Abstract
Background
Donor mixed chimerism (MC) is an increasing problem after hematopoietic stem cell transplantation (HSCT) for nonmalignant diseases.
Procedure
In this study, a self-administered questionnaire was used to retrospectively compare efficacy and safety in 49 patients undergoing second HSCT (n = 13) or donor lymphocyte infusion (DLI; n = 36) as treatment for MC.
Results
The response rate to DLI of patients with secondary graft failure (GF) (25.0%) was significantly lower than that of patients without secondary GF (81.3%; P = 0.041). Among patients undergoing DLI, the rates of successful response were significantly higher in patients having at least 30% donor chimerism (94.1%) than in patients having less than 30% donor chimerism (61.1%; P = 0.041).
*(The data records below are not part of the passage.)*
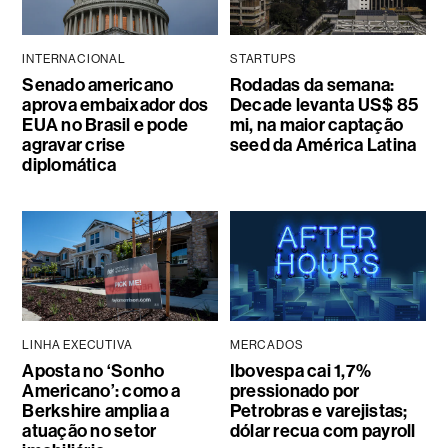
INTERNACIONAL
STARTUPS
Senado americano
Rodadas da semana:
aprova embaixador dos
Decade levanta US$ 85
EUA no Brasil e pode
mi, na maior captação
agravar crise
seed da América Latina
diplomática
LINHA EXECUTIVA
MERCADOS
Aposta no ‘Sonho
Ibovespa cai 1,7%
Americano’: como a
pressionado por
Berkshire amplia a
Petrobras e varejistas;
atuação no setor
dólar recua com payroll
Furthermore, the rates of successful response were significantly higher in patients receiving larger first or maximum doses of DLI. Sixteen (50.0%) of 32 patients without secondary GF attained complete chimerism after DLI. The cumulative incidence of grade II–IV acute graft-versus-host disease and cytopenia was 37.6 and 26.1%, respectively.
Conclusions
DLI yields promising response rates in most patients with higher donor chimerism levels, whereas second HSCT is more likely to benefit patients with lower donor chimerism levels.